Tuesday, October 20, 2009

Birthday Party Madness, Part II

Last night, my best friend, Nina, called me on her way home from work. She's a teacher, a mother of 3, a graduate student, and her husband works out of town 4 days a week. She's ANYTHING but a slacker, but she's the epitome of Slacker Mom - and, in fact, the inspiration behind my Super Mom to Slacker Mom transformation. She makes room for what's important and knows how to weed out what's not, and we all - her kids, husband, students, professors, neighbors and friends - get the best parts of her. She knows what it means to prioritize. Now, it may sound like I'm going off on a tangent, but there's a point - she read my latest post and called with an "I can do you one better" story of her own. Not to beat a dead horse, but I cannot resist relating this story that drives home my ooint.

Nina's girls were once invited to a birthday party for a friend named Abby. (Names have been changed for privacy; otherwise all my friends would stop talking to me in case I used them as material for the blog.) It was Abby's First Birthday (capitals intended), a joyous occasion for any parent. But where most of us have the grandparents over for cake, Abby's mom hired a Vegas-quality magician, a professional artist to paint faces (no, not a professional face painter; a professional ARTIST!), and had a real, old-fashioned hot dog cart. There were nearly 100 guests. I could go on, but you get the point.

But this is what concerns me: is this what is expected of me for a CHILD'S party? I'm exhausted just thinking about it, and my kids' birthdays are months away. I thought it was really cool when I threw a Hannah Montana karaoke "Half-Sleepover" a few years ago. I thought the Garden Party where we painted pots and planted impatiens was awesome.

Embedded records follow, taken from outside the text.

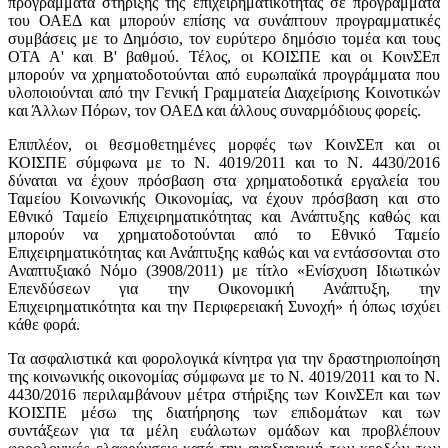
προγράμματα στήριξης της επιχειρηματικότητας σε προγράμματα
του ΟΑΕΔ και μπορούν επίσης να συνάπτουν προγραμματικές
συμβάσεις με το Δημόσιο, τον ευρύτερο δημόσιο τομέα και τους
ΟΤΑ Α' και Β' βαθμού. Τέλος, οι ΚΟΙΣΠΕ και οι ΚοινΣΕπ
μπορούν να χρηματοδοτούνται από ευρωπαϊκά προγράμματα που
υλοποιούνται από την Γενική Γραμματεία Διαχείρισης Κοινοτικών
και Άλλων Πόρων, τον ΟΑΕΔ και άλλους συναρμόδιους φορείς.
Επιπλέον, οι θεσμοθετημένες μορφές των ΚοινΣΕπ και οι
ΚΟΙΣΠΕ σύμφωνα με το Ν. 4019/2011 και το Ν. 4430/2016
δύναται να έχουν πρόσβαση στα χρηματοδοτικά εργαλεία του
Ταμείου Κοινωνικής Οικονομίας, να έχουν πρόσβαση και στο
Εθνικό Ταμείο Επιχειρηματικότητας και Ανάπτυξης καθώς και
μπορούν να χρηματοδοτούνται από το Εθνικό Ταμείο
Επιχειρηματικότητας και Ανάπτυξης καθώς και να εντάσσονται στο
Αναπτυξιακό Νόμο (3908/2011) με τίτλο «Ενίσχυση Ιδιωτικών
Επενδύσεων για την Οικονομική Ανάπτυξη, την
Επιχειρηματικότητα και την Περιφερειακή Συνοχή» ή όπως ισχύει
κάθε φορά.
Τα ασφαλιστικά και φορολογικά κίνητρα για την δραστηριοποίηση
της κοινωνικής οικονομίας σύμφωνα με το Ν. 4019/2011 και το Ν.
4430/2016 περιλαμβάνουν μέτρα στήριξης των ΚοινΣΕπ και των
ΚΟΙΣΠΕ μέσω της διατήρησης των επιδομάτων και των
συντάξεων για τα μέλη ευάλωτων ομάδων και προβλέπουν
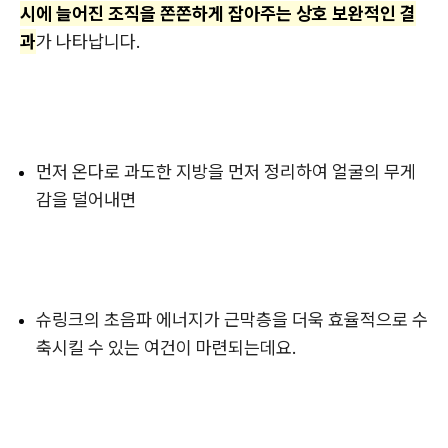
시에 늘어진 조직을 쫀쫀하게 잡아주는 상호 보완적인 결
과
가 나타납니다.
먼저 온다로 과도한 지방을 먼저 정리하여 얼굴의 무게
감을 덜어내면
슈링크의 초음파 에너지가
근막층을 더욱 효율적으로 수
축시킬 수 있는 여건이 마련되는데요.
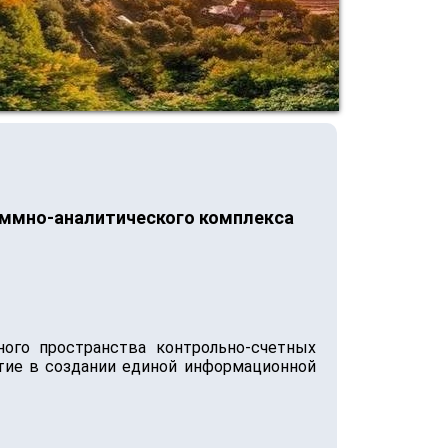
аммно-аналитического комплекса
ого пространства контрольно-счетных
астие в создании единой информационной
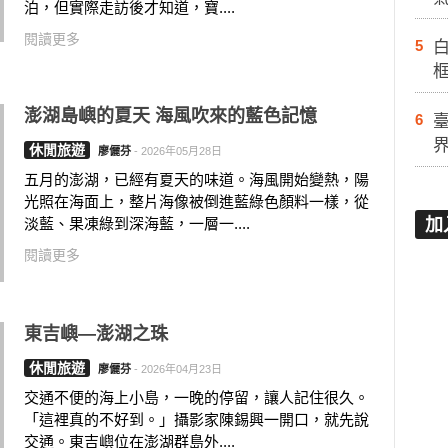
泊，但實際走訪後才知道，寶....
閱讀更多
5
白
澎湖島嶼的夏天 海風吹來的藍色記憶
6
休閒旅遊
廖儷芬
-
2026年05月28日
五月的澎湖，已經有夏天的味道。海風開始變熱，陽
光照在海面上，整片海像被倒進藍綠色顏料一樣，從
淡藍、果凍綠到深海藍，一層一....
加
閱讀更多
東吉嶼—澎湖之珠
休閒旅遊
廖儷芬
-
2026年04月23日
交通不便的海上小島，一晚的停留，讓人記住很久。
「這裡真的不好到。」攝影家陳錫興一開口，就先說
交通。東吉嶼位在澎湖群島外....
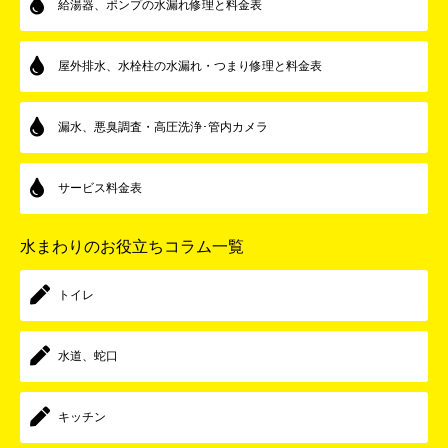
給湯器、ポンプの水漏れ修理と料金表
屋外排水、水栓柱の水漏れ・つまり修理と料金表
漏水、悪臭調査・高圧洗浄･管内カメラ
サービス料金表
水まわりのお役立ちコラム一覧
トイレ
水道、蛇口
キッチン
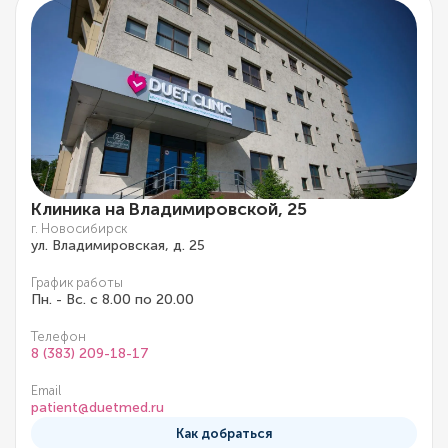
Клиника на Владимировской, 25
г. Новосибирск
ул. Владимировская, д. 25
График работы
Пн. - Вс. с 8.00 по 20.00
Телефон
8 (383) 209-18-17
Email
patient@duetmed.ru
Как добраться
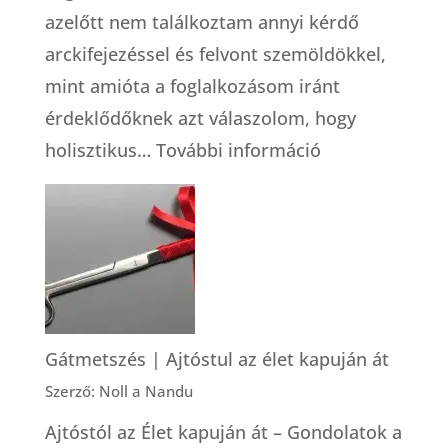
azelőtt nem találkoztam annyi kérdő
arckifejezéssel és felvont szemöldökkel,
mint amióta a foglalkozásom iránt
érdeklődőknek azt válaszolom, hogy
:
holisztikus…
További információ
Foglalkozása:
holisztikus
bába
Gátmetszés | Ajtóstul az élet kapuján át
Szerző: Noll a Nandu
Ajtóstól az Élet kapuján át – Gondolatok a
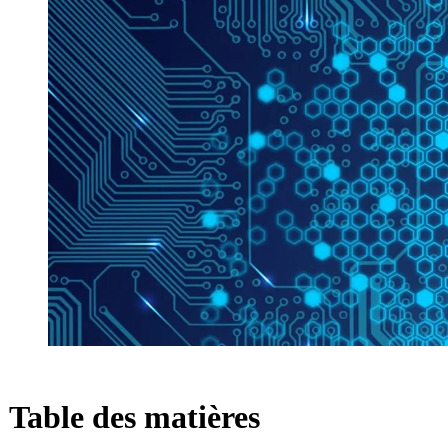
Table des matières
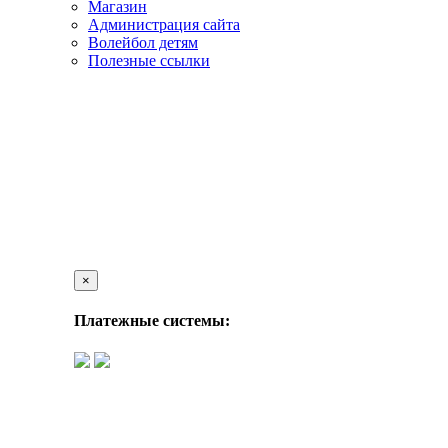
Магазин
Администрация сайта
Волейбол детям
Полезные ссылки
×
Платежные системы:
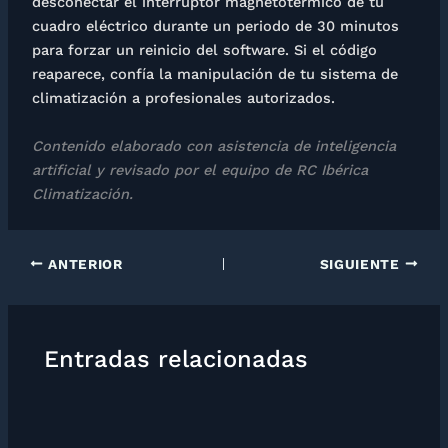
desconectar el interruptor magnetotérmico de tu
cuadro eléctrico durante un periodo de 30 minutos
para forzar un reinicio del software. Si el código
reaparece, confía la manipulación de tu sistema de
climatización a profesionales autorizados.
Contenido elaborado con asistencia de inteligencia
artificial y revisado por el equipo de RC Ibérica
Climatización.
ANTERIOR
SIGUIENTE
Entradas relacionadas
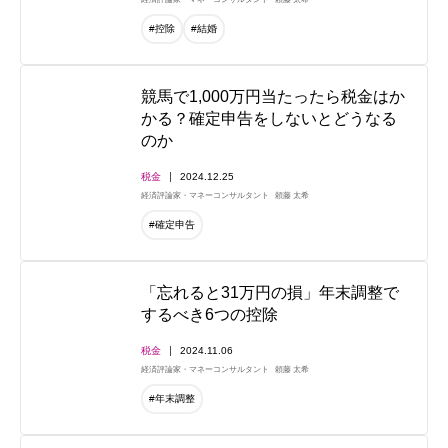
#控除
#結婚
競馬で1,000万円当たったら税金はか
かる？確定申告をしないとどうなる
のか
税金
2024.12.25
経済評論家・マネーコンサルタント
頼藤 太希
#確定申告
「忘れると31万円の損」年末調整で
するべき6つの控除
税金
2024.11.06
経済評論家・マネーコンサルタント
頼藤 太希
#年末調整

I loved the Lilo and Stitch Luau so much that we did it two years in a row. With the same guests! And the same decorations!

Don't get me wrong - if you have the means and the desire to throw the Mack Daddy of all parties, knock yourself out. If it makes you happy, and you can afford it, go ahead and hire the ponies and clowns and jugglers and fire eaters. What bothers me is that this is becoming the norm instead of the exception to the rule. What bothers me is that some people feel they have to spend money - and time - they don't have in order to keep up with classmates and neighbors. Will my kids be ostracized if they don't have professional dancers at their next ballet-themed party? Do I need to invite every single child my kids know in case someone's feelings get hurt? (Which is ridiculous. Do I cry when two of my friends have lunch and don't invite me?)

I don't think so. One of the very best parties my kids ever went to was in a church basement, with Domino's pizza, crafts, and a cake from the grocery store. They had the BEST time, and I guarantee this mom didn't stress over her child's party. She was relaxed and able to truly enjoy her daughter's big day. The kids had fun running around and playing, and the moms enjoyed each others' company. Appropriate, fun, easy - the perfect kids' party.

Slacker Mom Says...I'm jumping off the bandwagon. No more "keeping up with the Joneses" for me. I'm setting a budget, limiting the guest list to their closest friends, and serving up some old-fashioned fun and games. Goodie bags with stuff you'll use, a pinata, Pin the Tail on the Donkey, and Musical Chairs. It's a birthday party, not a wedding reception.

Or I might do what Nina does: no parties, but we can go to Disney for the day.